After seeing the rows of RVs already setting up shop on prime tailgating real estate midday Saturday — a full week before kickoff — Gus Malzahn was ready to go.
For junior tight end C.J. Uzomah, the urge came after watching a pair of top-five teams fall later that evening as he realized what it meant for then-No. 6 Auburn.
But, with four days and the Thanksgiving holiday between gameday, the anticipation for what is being billed as one of the biggest Iron Bowls in the 78-year history of the series is already affecting several of those involved.
“It’s very tough. I’m going to have to take some sleeping pills to try to go to sleep,” Auburn senior defensive end Dee Ford said Tuesday. “I sit up at night thinking about the game, thinking about big moments.”
No. 4 Auburn (10-1, 6-1 SEC) hosts top-ranked Alabama (11-0, 7-0) at 2:30 p.m. Saturday in the first-ever showdown between the in-state rivals when both are ranked among the top four in the nation.
“We’re ready. We’re excited. We’re just looking forward to getting to Saturday,” Auburn junior tailback Tre Mason said. “Everybody’s anxious and ready to play. We can’t wait.”
The stakes have never been higher as the Crimson Tide is vying for a dynasty-making third straight BCS National Championship as well as a second consecutive trip to the SEC Championship Game, while the Tigers are riding high in the midst of a miraculous turnaround season in the first season under Malzahn and seeking to keep secure their first Western Division crown since winning it all in 2010.
“We worked hard for this,” Mason said. “We feel like we’ve earned everything we have now, so we’re just ready to step on a stage like this and execute what we have to do.”
The challenge for the Auburn players, many of whom weren’t part of the 2010 team and haven’t played in a game of this magnitude, is not allowing that elevated stage to overwhelm them.
“We’re going to try not to have that outside pressure feed in and all the media and hype that the outside people are going to bring in affect us,” Uzomah said. “But at the same time, we’re going to bring that intensity ourselves. We’re amped up as ever. We know that a lot’s at stake with this game.”
For many of the seniors, like Ford, there’s also the battle of emotions associated with capping their collegiate careers in style. And nothing is more stylish for the Odenville native than an Iron Bowl win over the rival Crimson Tide.

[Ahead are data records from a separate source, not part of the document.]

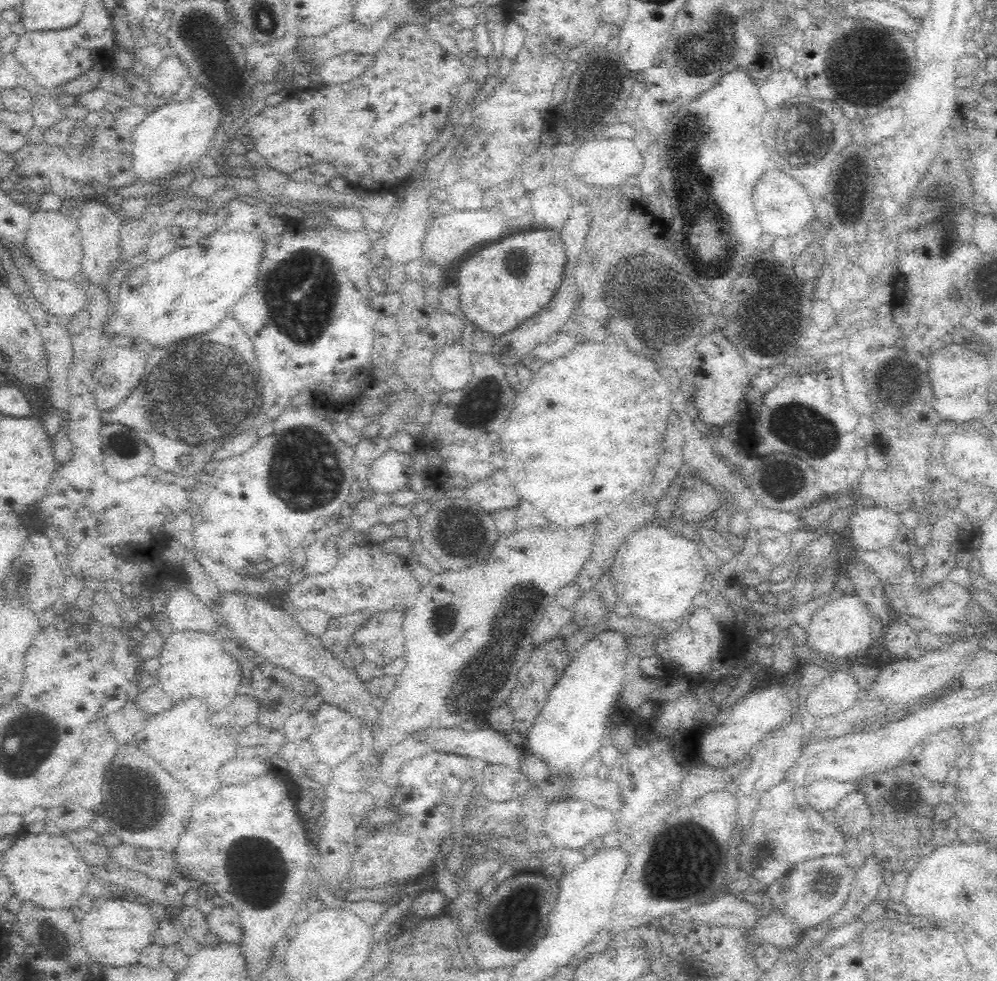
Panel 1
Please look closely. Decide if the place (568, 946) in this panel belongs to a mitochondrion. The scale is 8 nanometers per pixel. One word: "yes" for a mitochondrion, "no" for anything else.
no

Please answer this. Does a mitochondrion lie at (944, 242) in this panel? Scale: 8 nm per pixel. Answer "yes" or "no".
yes

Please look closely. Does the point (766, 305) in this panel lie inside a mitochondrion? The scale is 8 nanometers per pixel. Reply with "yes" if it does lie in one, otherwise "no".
yes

“I’m really trying not to focus on it being my last (home game). I don’t want it to be too emotional, I still want to be focused,” Ford said. “It’s Senior Day and I have a lot of family coming in. It’s definitely something I really have to control during week, really try to get that sleep and get rest. You can get caught up at night just thinking about everything you have to do and what’s at stake. It will be alright.”

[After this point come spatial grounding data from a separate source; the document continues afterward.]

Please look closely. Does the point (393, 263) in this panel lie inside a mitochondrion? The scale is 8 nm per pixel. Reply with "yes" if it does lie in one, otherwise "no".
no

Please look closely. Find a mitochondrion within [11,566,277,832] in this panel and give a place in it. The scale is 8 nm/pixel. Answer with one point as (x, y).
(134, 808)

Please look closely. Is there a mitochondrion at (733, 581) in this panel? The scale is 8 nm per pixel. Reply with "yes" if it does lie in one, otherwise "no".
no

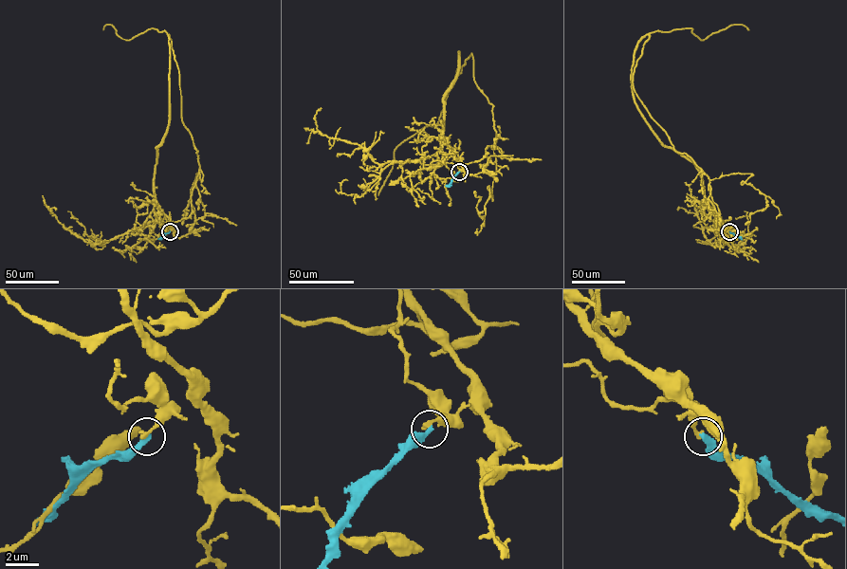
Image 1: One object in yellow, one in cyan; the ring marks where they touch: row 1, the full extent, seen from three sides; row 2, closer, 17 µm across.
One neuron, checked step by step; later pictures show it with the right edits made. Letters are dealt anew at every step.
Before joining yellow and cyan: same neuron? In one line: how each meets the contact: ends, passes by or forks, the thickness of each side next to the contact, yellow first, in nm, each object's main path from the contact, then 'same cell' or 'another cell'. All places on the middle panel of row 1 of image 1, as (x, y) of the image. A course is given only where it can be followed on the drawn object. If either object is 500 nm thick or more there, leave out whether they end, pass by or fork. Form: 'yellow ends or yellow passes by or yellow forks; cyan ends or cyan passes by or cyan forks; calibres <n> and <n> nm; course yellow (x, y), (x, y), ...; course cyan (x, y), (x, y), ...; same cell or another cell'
yellow ends; cyan ends; calibres 240 and 360 nm; course yellow (459, 172), (456, 160), (440, 151), (440, 139), (458, 52), (438, 122), (395, 148), (378, 194); course cyan (459, 172), (449, 186), (445, 185); another cell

Of course, some players are doing their best to block out any and all possible distractions, especially with CBS and ESPN’s College GameDay in town this week.
“I haven’t really put on ESPN too much this week because trying to focus and they’re going to hype this game up a lot, as they should,” Auburn senior center Reese Dismukes said Tuesday.
ESPN’s premier college football pregame show has become a spectacle in and of itself Saturday mornings, with humorous signs from fans, celebrity guests and a crazy prediction from commentator Lee Corso that usually involves the 78-year-old former college coach donning the mascot headgear of either the host team or its rival that game.
On Saturday, Corso will either be picking up and putting on an Auburn helmet or that of Big Al, the Tide’s costumed elephant.
“Personally, I think it’s awesome with GameDay coming,” Uzomah said. “Again, we’re not going to let it affect us, per se, but I think having all eyes on us in Jordan-Hare and watching that game is going to be awesome.”
Despite allowing himself a brief moment of excitement last Saturday, Malzahn is doing his best to keep his team in check and not allowing them to become satisfied with how far they’ve already come.
“No, there’s not time. Like I told our players, we’ve got a job to do,” Malzahn said. “We will pat ourselves on the back at the end of the year and we will see what happens, but we can’t let anything distract us (now).”